Problem description – Extract every line from the records below that contains the word "arcmin".
______
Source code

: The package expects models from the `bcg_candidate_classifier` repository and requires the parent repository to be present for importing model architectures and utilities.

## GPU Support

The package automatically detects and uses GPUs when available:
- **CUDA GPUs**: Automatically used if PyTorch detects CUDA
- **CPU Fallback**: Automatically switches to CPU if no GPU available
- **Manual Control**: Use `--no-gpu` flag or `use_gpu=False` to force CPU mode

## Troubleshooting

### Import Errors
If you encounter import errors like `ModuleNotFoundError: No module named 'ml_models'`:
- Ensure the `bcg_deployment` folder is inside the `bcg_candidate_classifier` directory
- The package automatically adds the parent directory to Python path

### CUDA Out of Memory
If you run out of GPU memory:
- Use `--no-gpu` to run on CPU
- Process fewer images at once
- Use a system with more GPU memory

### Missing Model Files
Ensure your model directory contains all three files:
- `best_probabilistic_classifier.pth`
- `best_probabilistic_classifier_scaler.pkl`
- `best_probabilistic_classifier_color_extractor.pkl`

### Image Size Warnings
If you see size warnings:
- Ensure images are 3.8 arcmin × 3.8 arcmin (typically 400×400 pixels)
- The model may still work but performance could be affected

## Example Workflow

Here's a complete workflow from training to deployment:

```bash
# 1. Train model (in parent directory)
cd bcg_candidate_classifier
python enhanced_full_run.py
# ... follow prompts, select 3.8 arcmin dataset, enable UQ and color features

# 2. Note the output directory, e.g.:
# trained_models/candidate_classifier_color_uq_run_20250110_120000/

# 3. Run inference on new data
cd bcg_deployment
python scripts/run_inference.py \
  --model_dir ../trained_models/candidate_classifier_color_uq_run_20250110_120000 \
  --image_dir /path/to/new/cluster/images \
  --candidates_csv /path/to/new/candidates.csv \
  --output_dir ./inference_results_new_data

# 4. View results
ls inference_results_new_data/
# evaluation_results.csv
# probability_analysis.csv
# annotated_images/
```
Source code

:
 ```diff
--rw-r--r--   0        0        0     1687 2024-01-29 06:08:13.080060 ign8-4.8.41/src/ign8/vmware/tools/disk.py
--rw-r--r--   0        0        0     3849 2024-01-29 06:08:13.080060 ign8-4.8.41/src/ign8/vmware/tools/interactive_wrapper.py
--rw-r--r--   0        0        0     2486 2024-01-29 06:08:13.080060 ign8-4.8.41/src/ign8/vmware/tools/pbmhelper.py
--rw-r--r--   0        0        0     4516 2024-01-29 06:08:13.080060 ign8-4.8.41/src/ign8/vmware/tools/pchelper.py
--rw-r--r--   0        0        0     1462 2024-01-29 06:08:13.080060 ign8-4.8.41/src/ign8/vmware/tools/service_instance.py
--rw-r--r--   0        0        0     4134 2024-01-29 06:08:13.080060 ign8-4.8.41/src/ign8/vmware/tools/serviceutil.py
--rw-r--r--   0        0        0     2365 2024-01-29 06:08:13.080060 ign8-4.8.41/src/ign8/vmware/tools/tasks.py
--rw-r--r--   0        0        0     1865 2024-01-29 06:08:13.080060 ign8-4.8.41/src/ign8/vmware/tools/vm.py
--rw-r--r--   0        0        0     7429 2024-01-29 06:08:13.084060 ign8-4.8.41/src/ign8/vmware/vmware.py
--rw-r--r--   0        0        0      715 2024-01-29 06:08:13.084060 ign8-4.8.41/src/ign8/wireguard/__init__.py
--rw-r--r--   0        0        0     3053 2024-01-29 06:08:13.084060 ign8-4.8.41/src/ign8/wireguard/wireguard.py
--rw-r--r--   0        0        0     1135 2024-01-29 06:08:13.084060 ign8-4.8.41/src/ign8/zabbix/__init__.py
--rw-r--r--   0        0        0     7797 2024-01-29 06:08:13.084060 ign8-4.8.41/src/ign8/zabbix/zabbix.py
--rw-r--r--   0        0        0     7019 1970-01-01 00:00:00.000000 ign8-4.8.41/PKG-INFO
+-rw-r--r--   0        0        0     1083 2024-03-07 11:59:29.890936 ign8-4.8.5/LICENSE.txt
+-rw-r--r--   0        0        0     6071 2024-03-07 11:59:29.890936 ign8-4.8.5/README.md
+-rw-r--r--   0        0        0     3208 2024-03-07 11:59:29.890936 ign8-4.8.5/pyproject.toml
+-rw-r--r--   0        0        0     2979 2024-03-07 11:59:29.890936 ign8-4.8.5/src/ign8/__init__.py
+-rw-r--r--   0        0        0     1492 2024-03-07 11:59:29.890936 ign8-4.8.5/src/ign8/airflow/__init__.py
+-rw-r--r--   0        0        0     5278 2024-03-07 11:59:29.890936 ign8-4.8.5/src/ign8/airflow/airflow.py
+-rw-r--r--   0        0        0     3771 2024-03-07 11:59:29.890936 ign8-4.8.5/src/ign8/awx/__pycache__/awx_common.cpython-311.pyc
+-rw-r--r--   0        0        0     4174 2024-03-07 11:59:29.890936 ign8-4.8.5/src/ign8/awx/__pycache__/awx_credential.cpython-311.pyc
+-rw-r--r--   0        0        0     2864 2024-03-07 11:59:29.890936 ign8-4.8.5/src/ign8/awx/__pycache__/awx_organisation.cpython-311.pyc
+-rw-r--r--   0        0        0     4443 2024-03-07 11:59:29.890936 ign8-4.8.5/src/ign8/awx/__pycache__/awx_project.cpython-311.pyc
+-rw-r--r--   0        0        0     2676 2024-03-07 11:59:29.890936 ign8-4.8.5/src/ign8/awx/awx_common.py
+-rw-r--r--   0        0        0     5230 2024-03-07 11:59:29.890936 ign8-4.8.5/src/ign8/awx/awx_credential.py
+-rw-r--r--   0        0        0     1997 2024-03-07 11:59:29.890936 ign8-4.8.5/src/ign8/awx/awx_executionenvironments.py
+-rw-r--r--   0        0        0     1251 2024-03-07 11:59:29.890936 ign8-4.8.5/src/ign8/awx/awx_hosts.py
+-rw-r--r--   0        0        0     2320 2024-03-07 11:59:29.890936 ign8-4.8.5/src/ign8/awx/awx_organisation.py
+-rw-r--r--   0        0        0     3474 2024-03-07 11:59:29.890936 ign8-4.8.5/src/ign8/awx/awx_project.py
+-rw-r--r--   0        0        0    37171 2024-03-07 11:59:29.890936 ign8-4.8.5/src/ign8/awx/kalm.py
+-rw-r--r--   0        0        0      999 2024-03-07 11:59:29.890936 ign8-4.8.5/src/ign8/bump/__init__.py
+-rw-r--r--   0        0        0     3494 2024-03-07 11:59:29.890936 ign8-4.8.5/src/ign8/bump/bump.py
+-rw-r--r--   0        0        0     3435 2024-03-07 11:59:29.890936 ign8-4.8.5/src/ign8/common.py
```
______
Task solution –
- Ensure images are 3.8 arcmin × 3.8 arcmin (typically 400×400 pixels)
# ... follow prompts, select 3.8 arcmin dataset, enable UQ and color features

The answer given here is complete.